Hello hello? What do we have here? JRuby actually executing fib faster than an optimized Ruby 1.9? Can it truly be?

Pardon my snarkiness, but we never thought we'd be able to match Ruby 1.9's integer math performance without seriously stripping down Fixnum and introducing fast math operations into the compiler. I guess we were wrong.

M. Ed Borasky's MatrixBenchmark

I like Borasky's matrix benchmark because it's a non-trivial piece of code, and pulls in a Ruby standard library (matrix.rb) as well. It basically inverts a matrix of a particular size and multiplies the original by the inverse. I show here numbers for a 64x64 matrix, since it's long enough to show the true benefit of JRuby but short enough I don't get bored waiting.

Ruby 1.9:
Hilbert matrix of dimension 64 times its inverse = identity? true
21.630000 0.110000 21.740000 ( 21.879126)
JRuby trunk:
Hilbert matrix of dimension 64 times its inverse = identity? true
14.780000 0.000000 14.780000 ( 14.780000)

This is down from 16-17s under the Apple JDK 6 preview and a clean 25% faster than Ruby 1.9.
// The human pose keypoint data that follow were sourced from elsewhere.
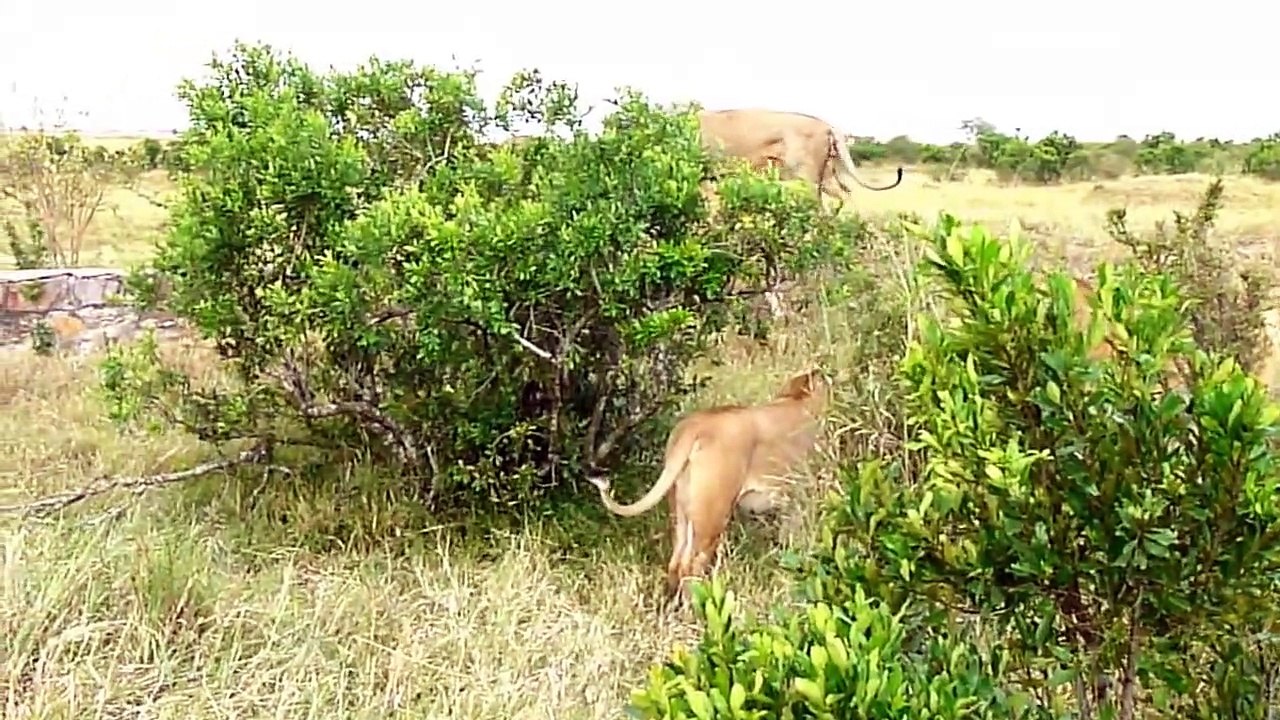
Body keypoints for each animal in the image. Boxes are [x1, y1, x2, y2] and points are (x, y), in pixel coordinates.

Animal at [587, 368, 830, 606]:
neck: (799, 398)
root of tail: (693, 426)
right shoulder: (804, 499)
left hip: (681, 511)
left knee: (676, 563)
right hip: (713, 514)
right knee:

So what have we learned today?
  • Sun's JDK 6 provides frigging awesome performance
  • Apple users are crippled without a JDK 6 port. Apple, I hope you're paying attention.
  • Landon Fuller is my hero of the week. I know Landon will just point at the excellent work to port JDK 6 to FreeBSD and OpenBSD...but give yourself some credit, you did what none of the other Leopard whiners did.
  • JRuby rocks
Note: You have to be a Java Research License licensee to legally download the binary or source versions of Landon's port. That or complain to Apple about some dude making a working port before they did. Landon mentions on his blog that he plans to contribute this work to OpenJDK soon...which would quickly result in a buildable GPLed JDK for OS X. Awesome.